ルネサスは2016年9月13日、米国のIntersil(インターシル)を32億1900万米ドル(約3274億円)で買収すると発表した。ルネサスは、両社の製品群は補完的であり、車載、スマートホーム、スマートファクトリーといった分野で総合的な製品を提案できるとしている。Hannawald氏は、「買収が完了していないので詳細は明かせないが、Intersilの存在感は、米国や中国に比べて欧州ではやや薄い。そのIntersilとREEでどのようなシナジー効果を見いだせるのか、そしてそれを欧州の顧客にどう訴求していくかについて、今後戦略を練っていく」と述べた。
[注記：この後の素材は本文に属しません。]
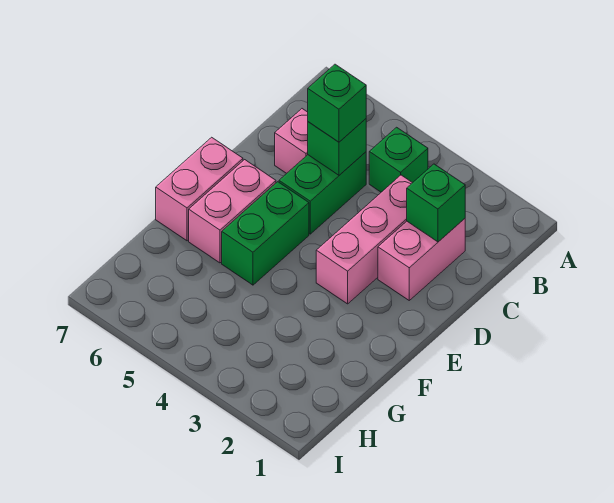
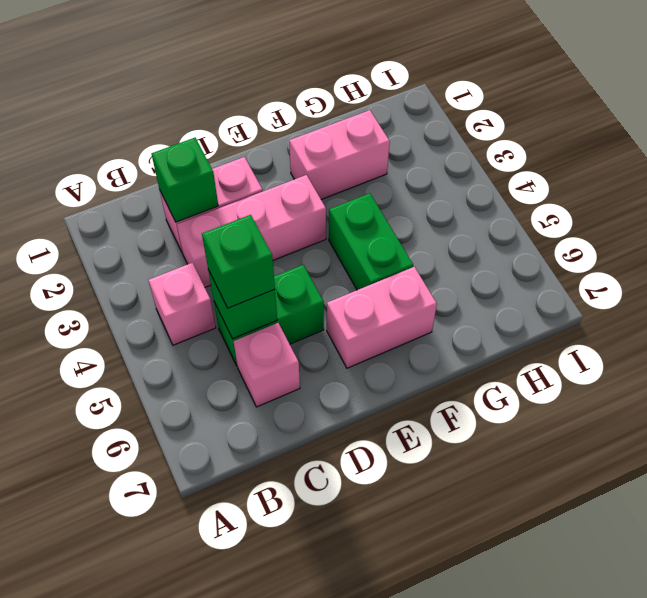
green brick B4 level 1 -> pink brick B4 level 1
green brick E5:F5 level 1 -> green brick F4:F5 level 1
pink brick E7:F7 level 1 -> pink brick F2:G2 level 1

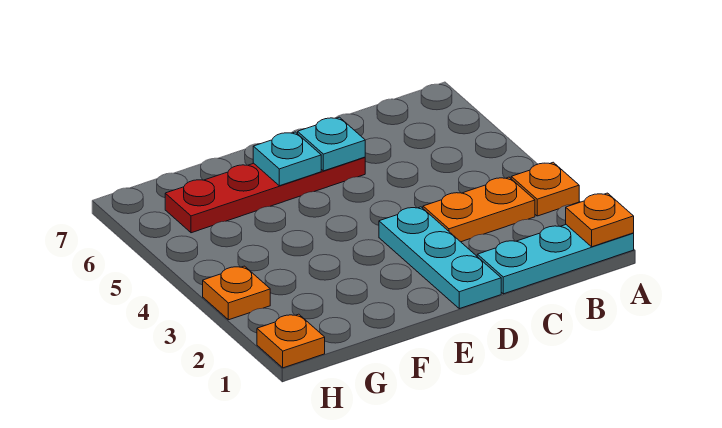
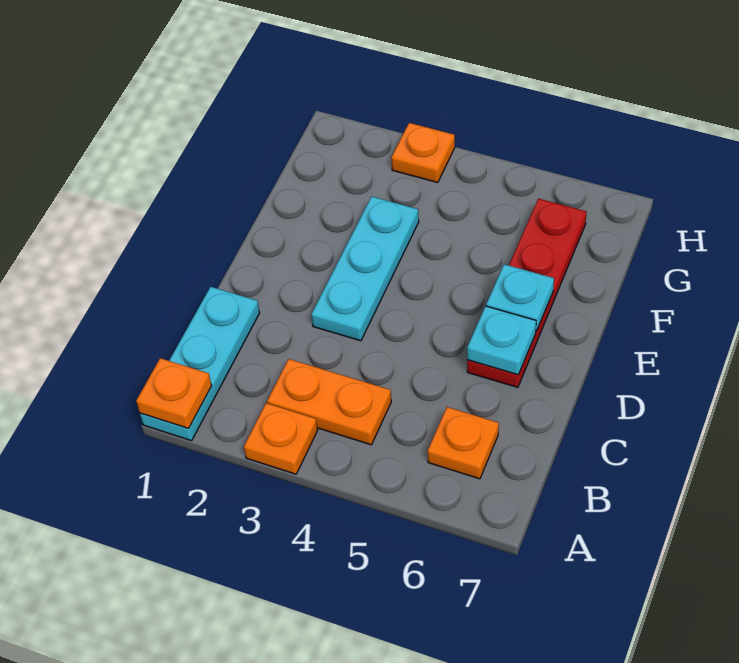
orange plate B3:C3 level 1 -> orange plate B3:B4 level 1
cyan plate D1:D3 level 1 -> cyan plate D3:F3 level 1
orange plate H1 level 1 -> orange plate B6 level 1

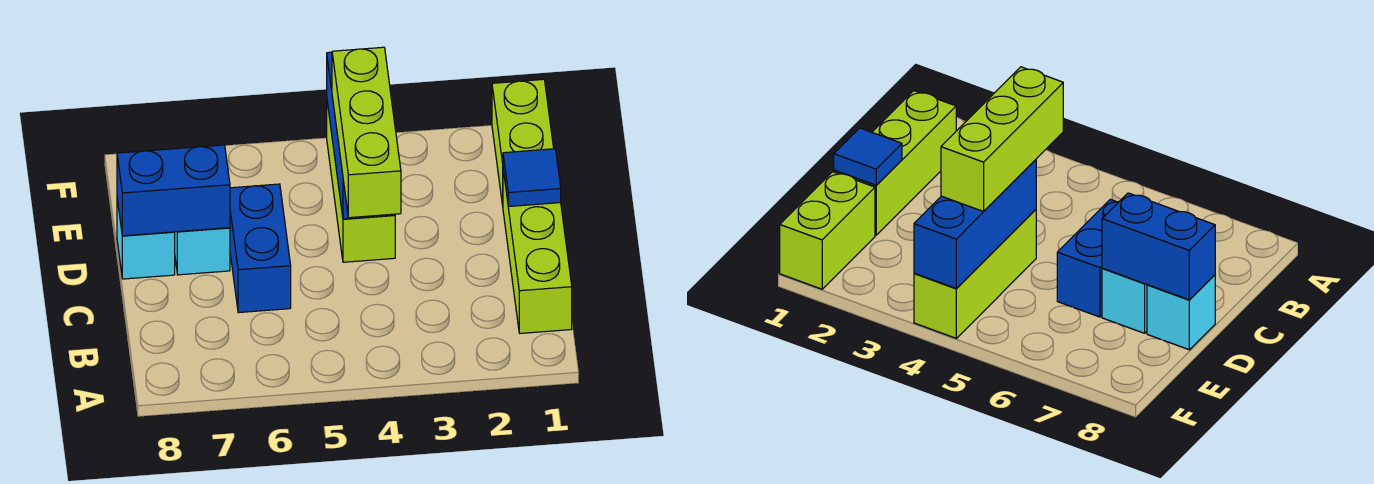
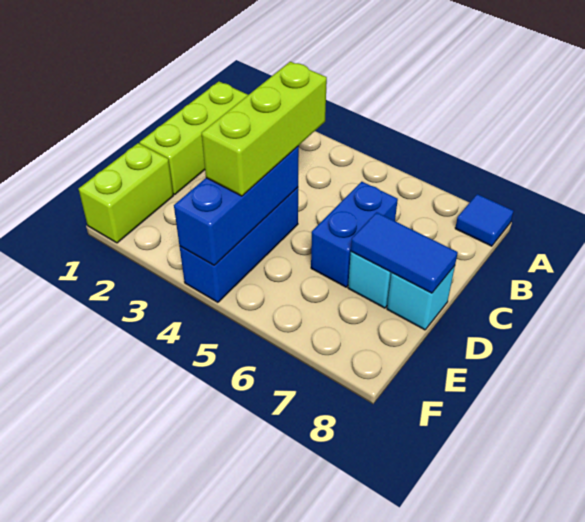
blue tile D1 level 2 -> blue tile A8 level 1
lime brick D4:F4 level 1 -> blue brick D4:F4 level 1
blue brick D7:D8 level 2 -> blue tile D7:D8 level 2

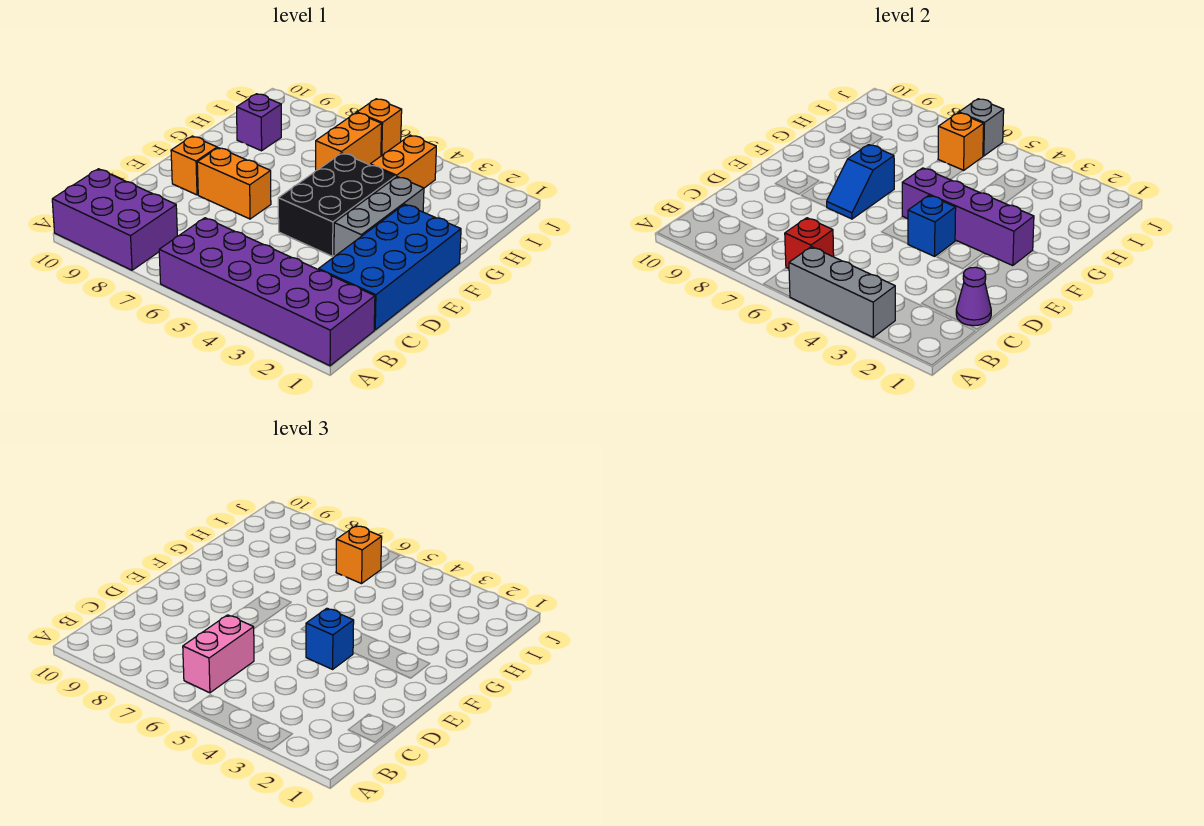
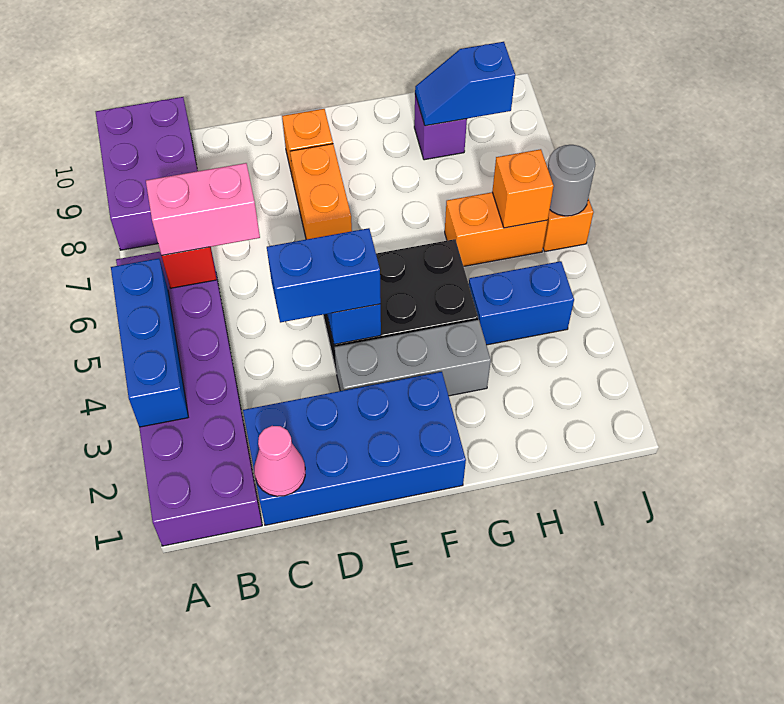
grey brick A3:A5 level 2 -> blue brick A3:A5 level 2
purple cone C1 level 2 -> pink cone C1 level 2
blue brick E4 level 3 -> blue brick D4:E4 level 3
blue slope E7:F7 level 2 top F -> blue slope H9:I9 level 2 top I
purple brick F2:F5 level 2 -> none
orange brick H4:I4 level 1 -> blue brick H4:I4 level 1
orange brick I6 level 3 -> none
grey brick J6 level 2 -> grey round brick J6 level 2

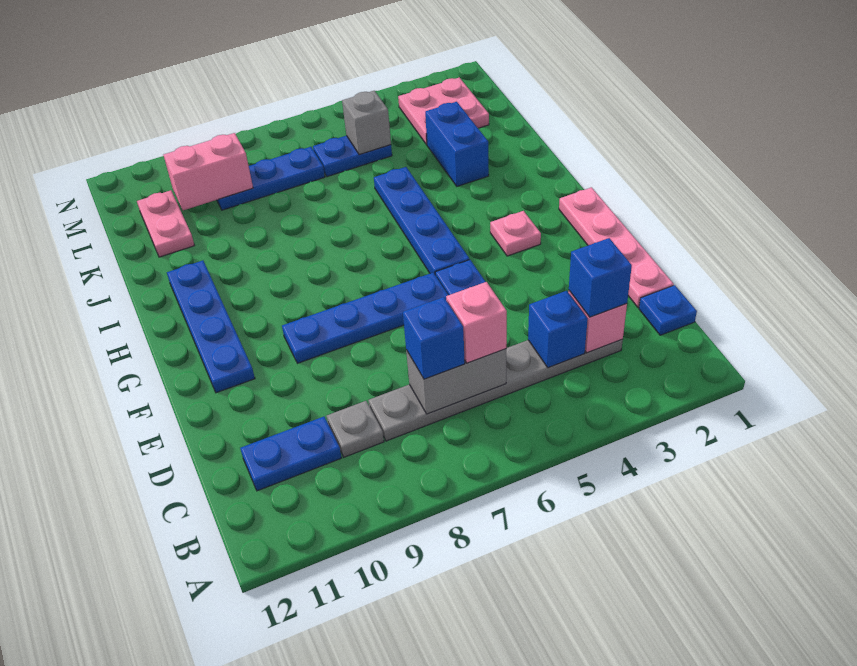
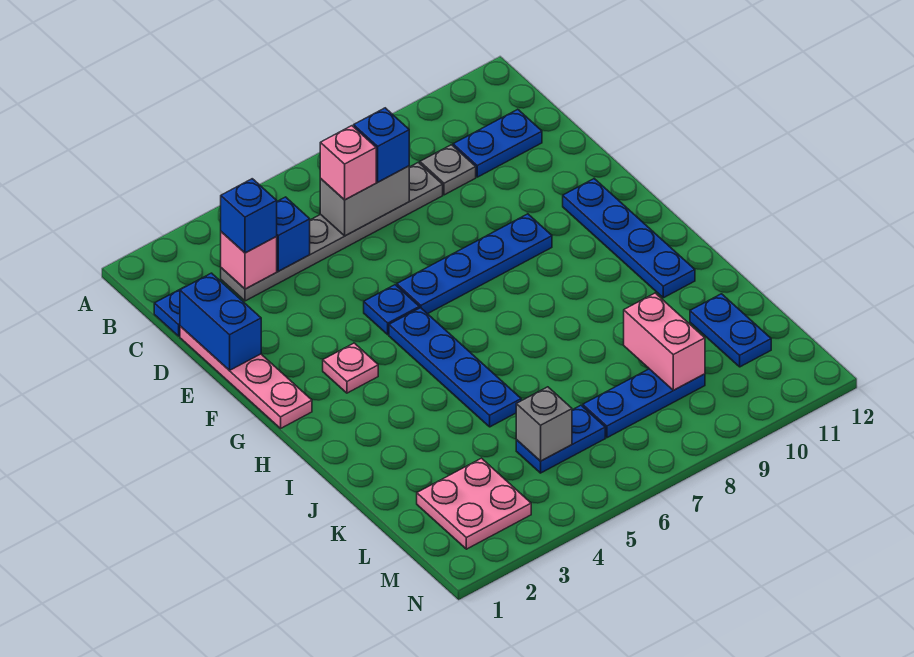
blue brick J3:K3 level 1 -> blue brick D1:E1 level 2
pink plate K11:L11 level 1 -> blue plate K11:L11 level 1
pink brick L9:L10 level 2 -> pink brick K9:L9 level 2

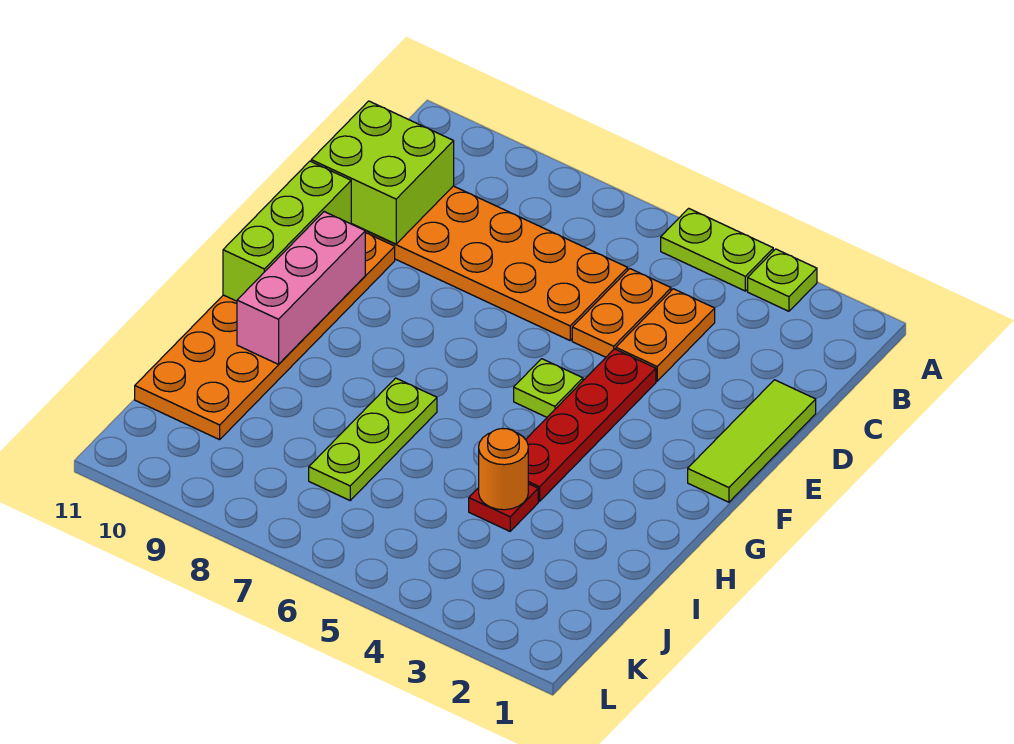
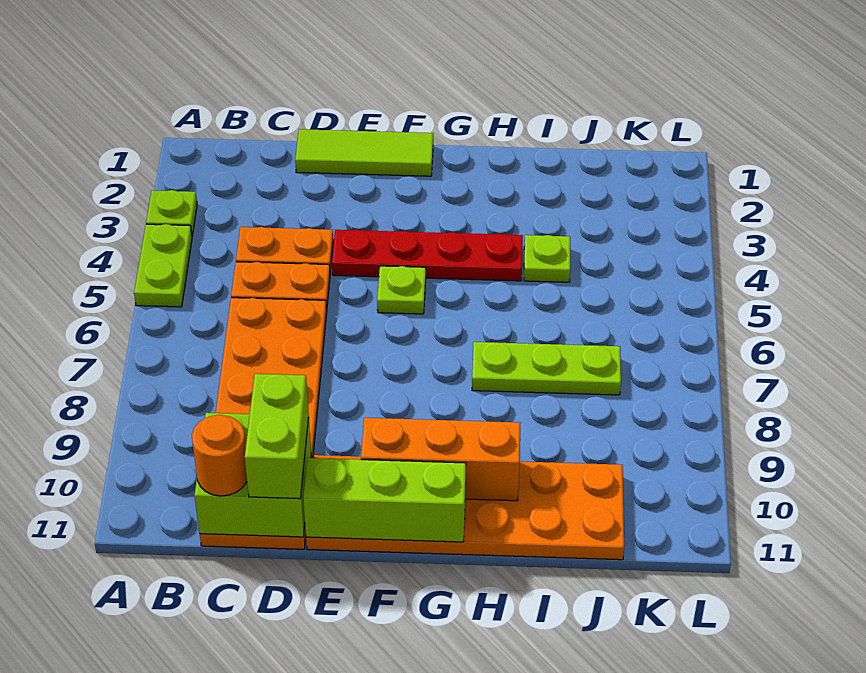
none -> lime brick D10:D11 level 3
pink brick F10:H10 level 2 -> orange brick F10:H10 level 2
red plate I4 level 1 -> lime plate I4 level 1
orange round brick I4 level 2 -> orange round brick C11 level 3

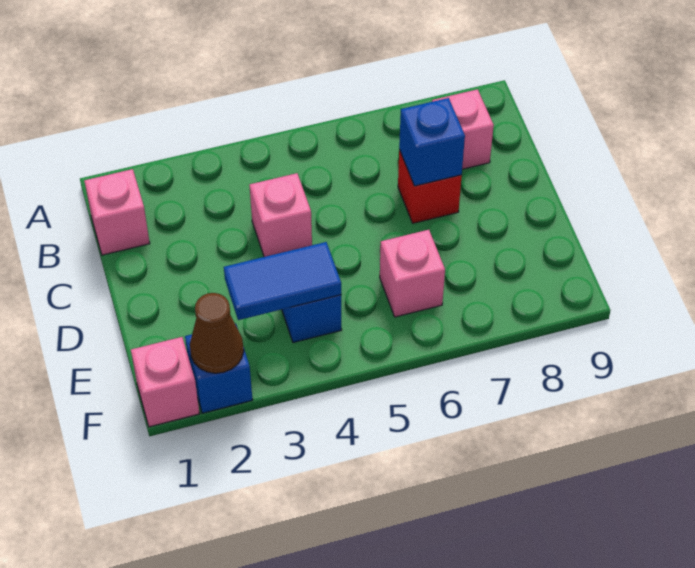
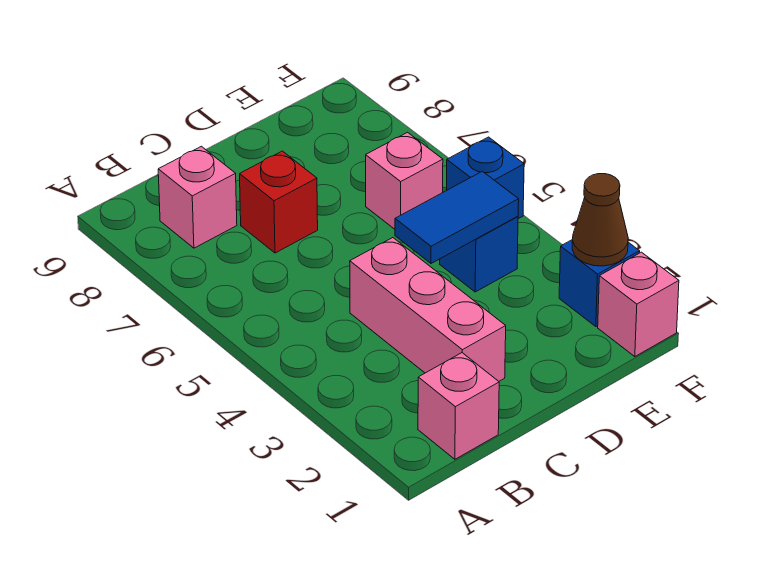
pink brick C4 level 1 -> pink brick C2:C4 level 1
blue brick C7 level 2 -> blue brick F5 level 1
blue tile E3:E4 level 2 -> blue tile D4:E4 level 2

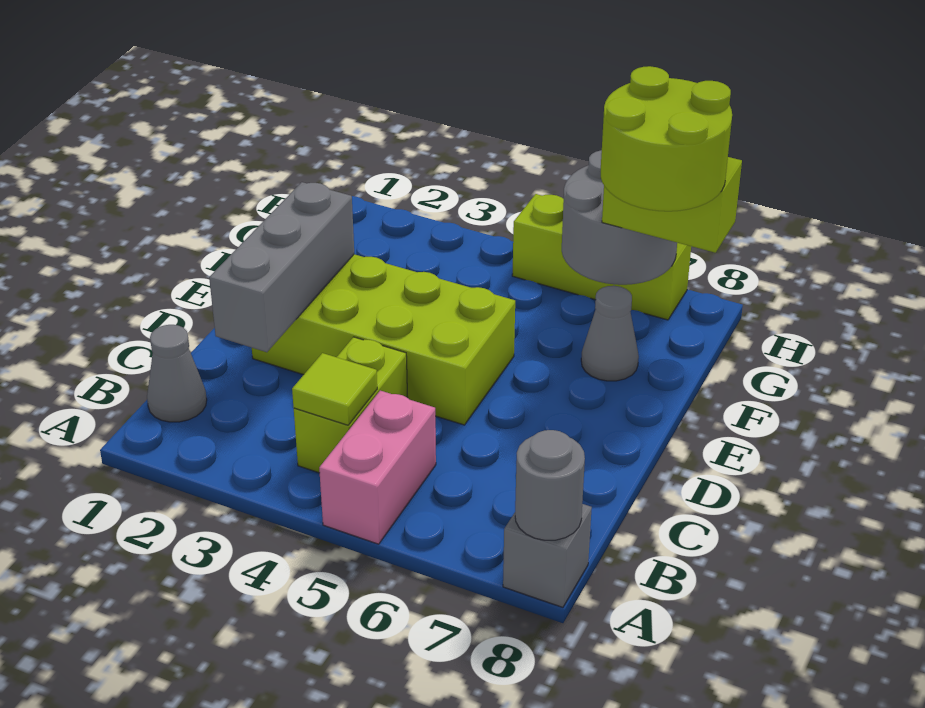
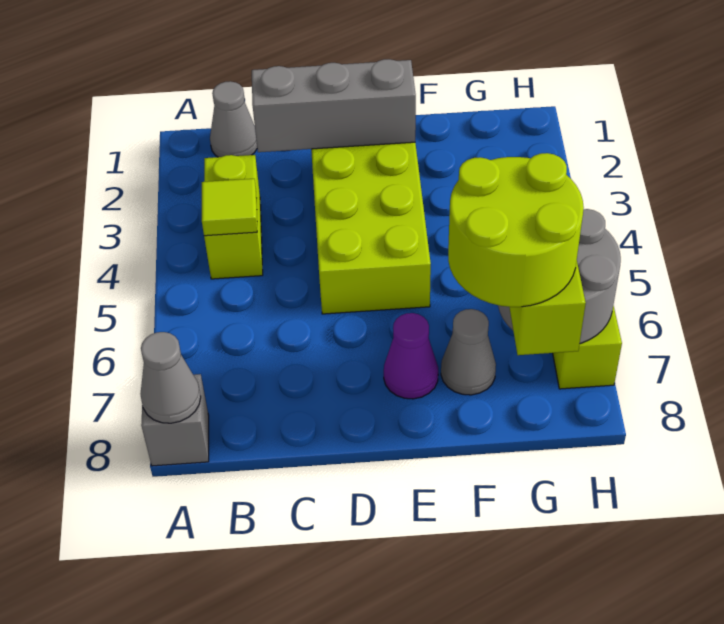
pink brick A5:B5 level 1 -> none
grey round brick A8 level 2 -> grey cone A8 level 2
lime brick B4:C4 level 1 -> lime brick B3:B4 level 1
none -> purple cone E7 level 1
Hannawald氏は、今後のREEの成長を担う鍵になる製品として、R-CarやSynergyの他、産業機器向けの「RZ/G Linuxプラットフォーム」を挙げた。
RZ/G Linuxプラットフォームは2016年10月に発表されたばかりの製品で、産業機器向けの高性能組み込みプロセッサとともに動作検証済みのLinuxとミドルウェア群および開発環境などを提供するものである。コンセプトはSynergyと同じで、これまでリーチできなかったような中小企業まで顧客層を広げることが目的の1つである。
ただし、RZ/G Linuxプラットフォームは欧州向けには、まだ公式に発表されていない。REEのIndustrial & Communications Business Groupでシニアマネジャーを務めるMohammed Dogar氏によると、欧州のパートナーをRZ/G Linuxプラットフォームのエコシステムに取り組むべく準備を進めている段階で、2017年初頭に発表する予定だとしている。Dogar氏は「SynergyとRZ/G Linuxプラットフォームの最大の違いは、Synergyがルネサス主導なのに対して、RZ/G Linuxプラットフォームは、よりオープンなコミュニティーを持つLinuxをベースにしている点だ。Synergyについてはルネサスが全てコントロールできるが、Linuxにはさまざまな変更が動的に加えられる。これはわれわれがコントロールできるものではない。Linuxのコミュニティーをどうサポートできるかが、欧州でもRZ/G Linuxプラットフォームが受け入れられる条件になるだろう」と述べた。